161 Perish in 48 Days as Heat Wave Levies Heavy Toll

A heat wave in 1916 caused the deaths of 161 people within 48 hours in the midwest. Of those 161 deaths, 44 of them were babies. Here is one of the newspaper reports about the heatwave.

Heat Levies Heavy Toll – 161 Perish in 48 Hours

July 29, 1916. — Business in the middle west was at a standstill this afternoon as a result of 19 days heat wave which reached its highest temperature today. The death toll for the last 48 hours reached 161 at noon today. Sixteen died today at Chicago; nine at Milwaukee; four at Aurora, Illinois, and two at Kansas City. A 112 have died at Chicago within the last 48 hours.

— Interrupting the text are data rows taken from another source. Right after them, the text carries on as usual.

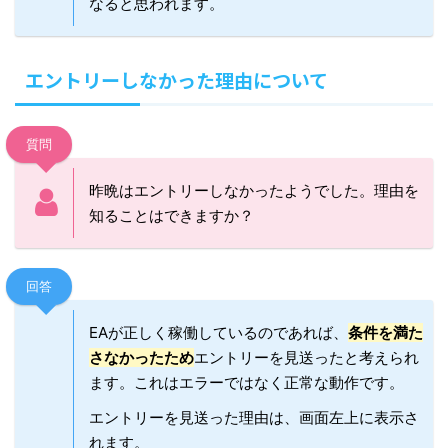
なると思われます。
エントリーしなかった理由について
質問
昨晩はエントリーしなかったようでした。理由を
知ることはできますか？
回答
EAが正しく稼働しているのであれば、
条件を満た
さなかったため
エントリーを見送ったと考えられ
ます。これはエラーではなく正常な動作です。
エントリーを見送った理由は、画面左上に表示さ
れます。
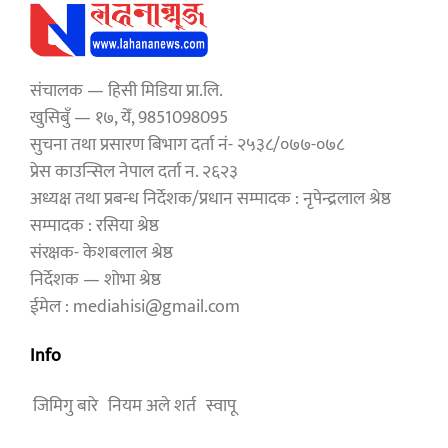
संचालक — हिसी मिडिया प्रा.लि.
खुसिबुँ — १७, येँ, 9851098095
सुचना तथा प्रसारण बिभाग दर्ता नं- २५३८/०७७-०७८
प्रेस काउन्सिल नेपाल दर्ता न. २६२३
अध्यक्ष तथा प्रबन्ध निर्देशक/प्रधान सम्पादक : नृपेन्द्रलाल श्रेष्ठ
सम्पादक : रसिया श्रेष्ठ
संरक्षक- केशबलाल श्रेष्ठ
निर्देशक — शोभा श्रेष्ठ
ईमेल : mediahisi@gmail.com
Info
जिमिगु बारे
नियम अले शर्त
स्वापू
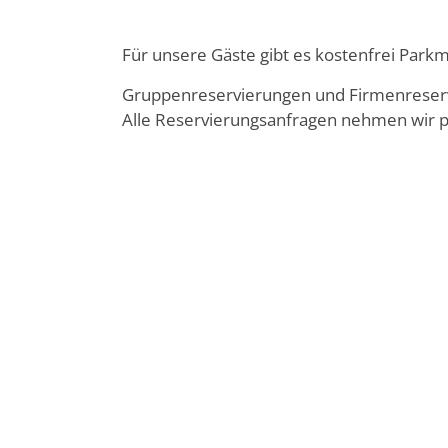
Für unsere Gäste gibt es kostenfrei Parkm
Gruppenreservierungen und Firmenreservi
Alle Reservierungsanfragen nehmen wir p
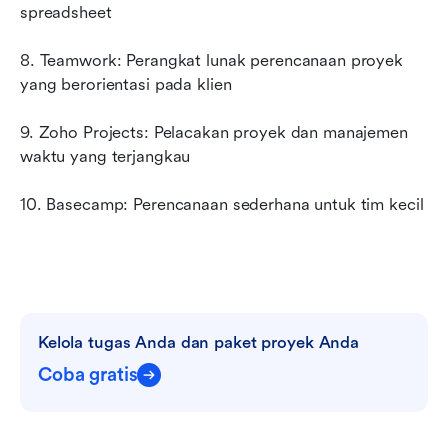
spreadsheet
8. Teamwork: Perangkat lunak perencanaan proyek 
yang berorientasi pada klien
9. Zoho Projects: Pelacakan proyek dan manajemen 
waktu yang terjangkau
10. Basecamp: Perencanaan sederhana untuk tim kecil
Kelola tugas Anda dan paket proyek Anda
Coba gratis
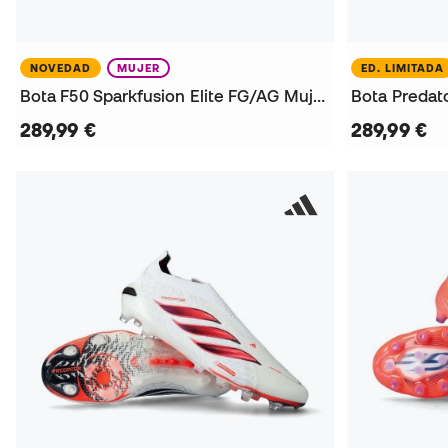
NOVEDAD
MUJER
ED. LIMITADA
Bota F50 Sparkfusion Elite FG/AG Mujer Trinity Rodman
Bota Predato
289,99 €
289,99 €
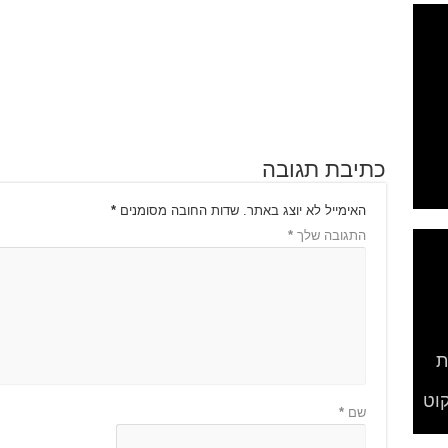
כתיבת תגובה
האימייל לא יוצג באתר.
שדות החובה מסומנים
*
התגובה שלך
*
ת
לי
וט
שם
*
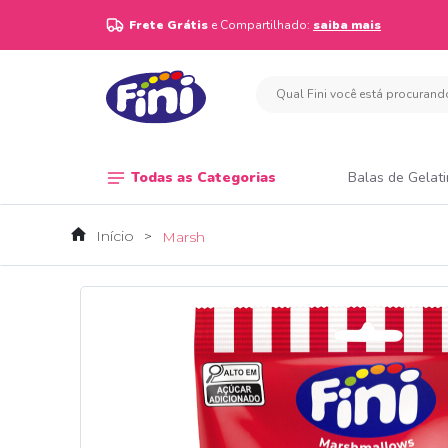
Frete Grátis
e Compartilhado:
saiba mais
Todas as Categorias
Balas de Gelat
Início
Marsh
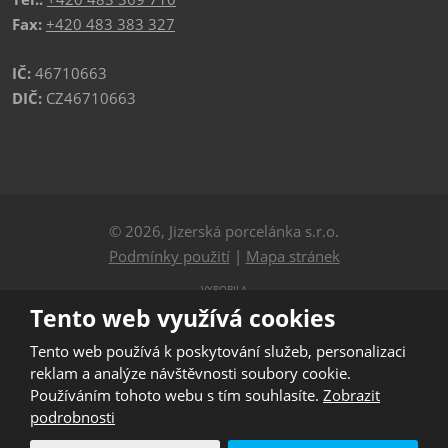
Fax:
+420 483 383 327
IČ:
46710663
DIČ:
CZ46710663
© 2026, Jizerská porcelánka s.r.o.
Podmínky použití
|
Mapa stránek
VYROBILA
Tento web využívá cookies
Tento web používá k poskytování služeb, personalizaci
Tento web je chráněn pomocí Google ReCAPTCHA a platí
reklam a analýze návštěvnosti soubory cookie.
pro něj
Používáním tohoto webu s tím souhlasíte.
Zobrazit
zásady ochrany osobních údajů
a
smluvní podmínky
podrobnosti
společnosti Google.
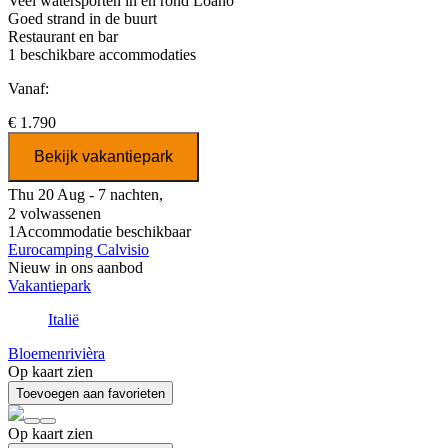
Veel watersporten in en rond Loano
Goed strand in de buurt
Restaurant en bar
1
beschikbare accommodaties
Vanaf:
€ 1.790
Bekijk vakantiepark
Thu 20 Aug - 7 nachten,
2 volwassenen
1
Accommodatie beschikbaar
Eurocamping Calvisio
Nieuw in ons aanbod
Vakantiepark
Italië
Bloemenrivièra
Op kaart zien
Toevoegen aan favorieten
Op kaart zien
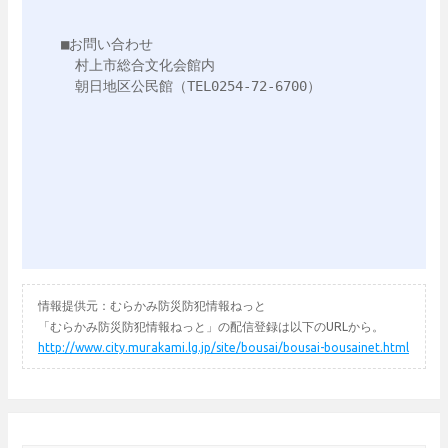
■お問い合わせ

　村上市総合文化会館内

　朝日地区公民館（TEL0254-72-6700）

情報提供元：むらかみ防災防犯情報ねっと
「むらかみ防災防犯情報ねっと」の配信登録は以下のURLから。
http://www.city.murakami.lg.jp/site/bousai/bousai-bousainet.html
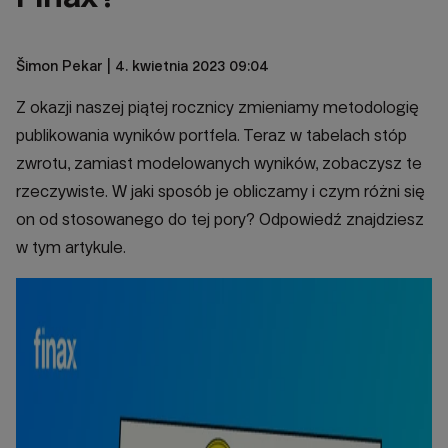
Šimon Pekar
| 4. kwietnia 2023 09:04
Z okazji naszej piątej rocznicy zmieniamy metodologię
publikowania wyników portfela. Teraz w tabelach stóp
zwrotu, zamiast modelowanych wyników, zobaczysz te
rzeczywiste. W jaki sposób je obliczamy i czym różni się
on od stosowanego do tej pory? Odpowiedź znajdziesz
w tym artykule.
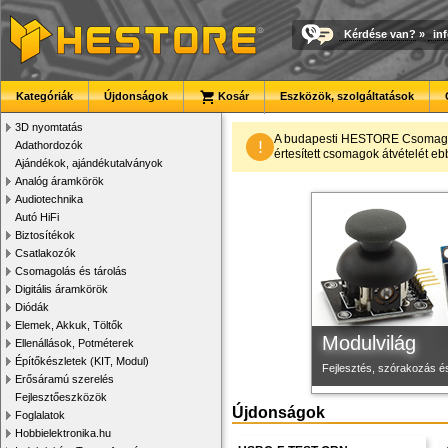
Kérdése van?
»
in
Kategóriák
Újdonságok
Kosár
Eszközök, szolgáltatások
3D nyomtatás
Megbízható la
Új PLA filamen
3D nyomtató r
A budapesti HESTORE CsomagPon
!
Adathordozók
értesített csomagok átvételét eb
Ajándékok, ajándékutalványok
Új, modern megjelenésű 
Kiváló árfekvésű, sok sz
Kiváló minőségű, gyárilag
Analóg áramkörök
Audiotechnika
Autó HiFi
Biztosítékok
Csatlakozók
Csomagolás és tárolás
Digitális áramkörök
Diódák
Elemek, Akkuk, Töltők
Modulvilág
Ellenállások, Potméterek
Építőkészletek (KIT, Modul)
Fejlesztés, szórakozás é
Erősáramú szerelés
Fejlesztőeszközök
Újdonságok
Foglalatok
Hobbielektronika.hu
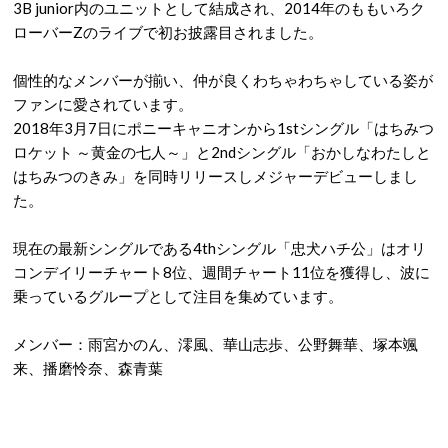
3B junior内のユニットとして結成され、2014年のももいろク
ローバーZのライブで初お披露目されました。
個性的なメンバーが揃い、仲が良くわちゃわちゃしている姿が
ファンに愛されています。
2018年3月7日にポニーキャニオンから1stシングル「はちみつ
ロケット ～黄金の七人～」と2ndシングル「おかしなわたしと
はちみつのきみ」を同時リリースしメジャーデビューしまし
た。
現在の最新シングルである4thシングル「忠犬ハチ公」はオリ
コンデイリーチャート8位、週間チャート11位を獲得し、波に
乗っているグループとして注目を集めています。
メンバー：雨宮かのん、澪風、華山志歩、公野舞華、塚本颯
来、播磨怜奈、森青葉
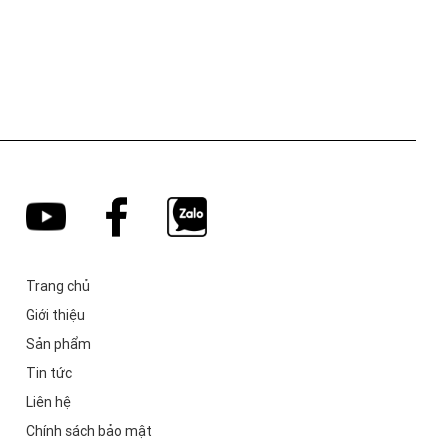
Trang chủ
Giới thiệu
Sản phẩm
Tin tức
Liên hệ
Chính sách bảo mật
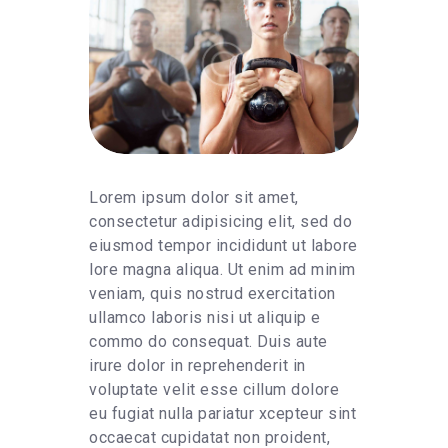
Lorem ipsum dolor sit amet,
consectetur adipisicing elit, sed do
eiusmod tempor incididunt ut labore
lore magna aliqua. Ut enim ad minim
veniam, quis nostrud exercitation
ullamco laboris nisi ut aliquip e
commo do consequat. Duis aute
irure dolor in reprehenderit in
voluptate velit esse cillum dolore
eu fugiat nulla pariatur xcepteur sint
occaecat cupidatat non proident,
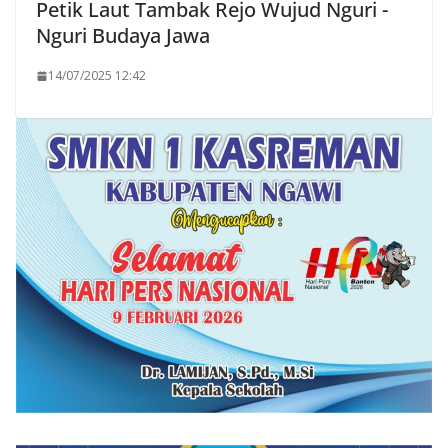
Petik Laut Tambak Rejo Wujud Nguri -
Nguri Budaya Jawa
14/07/2025 12:42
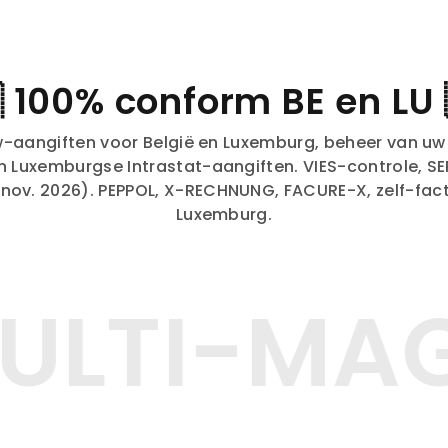
 100% conform BE en LU 
tw-aangiften voor België en Luxemburg, beheer van u
en Luxemburgse Intrastat-aangiften. VIES-controle, S
ov. 2026). PEPPOL, X-RECHNUNG, FACURE-X, zelf-fact
Luxemburg.
LTI-MAG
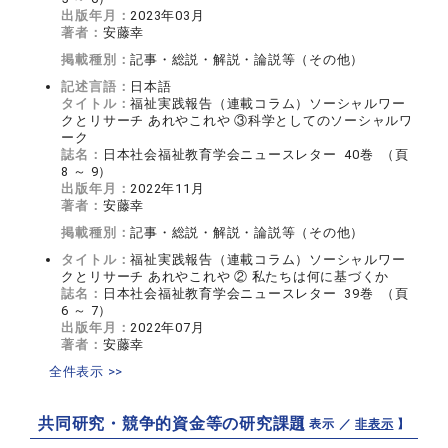
出版年月：
2023年03月
著者：
安藤幸
掲載種別：
記事・総説・解説・論説等（その他）
記述言語：
日本語
タイトル：
福祉実践報告（連載コラム）ソーシャルワー
クとリサーチ あれやこれや ③科学としてのソーシャルワ
ーク
誌名：
日本社会福祉教育学会ニュースレター 40巻 （頁
8 ～ 9）
出版年月：
2022年11月
著者：
安藤幸
掲載種別：
記事・総説・解説・論説等（その他）
タイトル：
福祉実践報告（連載コラム）ソーシャルワー
クとリサーチ あれやこれや ② 私たちは何に基づくか
誌名：
日本社会福祉教育学会ニュースレター 39巻 （頁
6 ～ 7）
出版年月：
2022年07月
著者：
安藤幸
全件表示 >>
共同研究・競争的資金等の研究課題
【 表示 ／
非表示
】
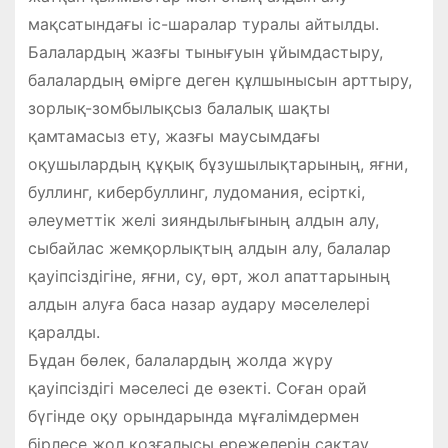
мақсатындағы іс-шаралар туралы айтылды.
Балалардың жазғы тынығуын ұйымдастыру,
балалардың өмірге деген құлшынысын арттыру,
зорлық-зомбылықсыз балалық шақты
қамтамасыз ету, жазғы маусымдағы
оқушылардың құқық бұзушылықтарының, яғни,
буллинг, кибербуллинг, лудомания, есірткі,
әлеуметтік желі зияндылығының алдын алу,
сыбайлас жемқорлықтың алдын алу, балалар
қауіпсіздігіне, яғни, су, өрт, жол апаттарының
алдын алуға баса назар аудару мәселелері
қаралды.
Бұдан бөлек, балалардың жолда жүру
қауіпсіздігі мәселесі де өзекті. Соған орай
бүгінде оқу орындарында мұғалімдермен
бірлесе жол қозғалысы ережелерін сақтау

At Milwaukee, Wis., and Belvedere, Ill., factories were closed down when employees found it impossible to work in the driving heat. Department stores here planned to let their employees off two hours earlier. At some of the stores those who showed the slightest distress were ordered home. Stout people were told they would not have to work. Scores of horses dropped dead in Chicago streets today from exhaustion caused by the heat. It was estimated that several hundred persons were prostrated.

All records for the number of babies killed directly or indirectly by the heat in Chicago were broken today when figures showed in the last 24 hours 44 babies under one year of age died from the heat or causes superinduced by the heat.

Chicago’s high temperature for the day was reached at 2 p.m. when the mercury registered 96.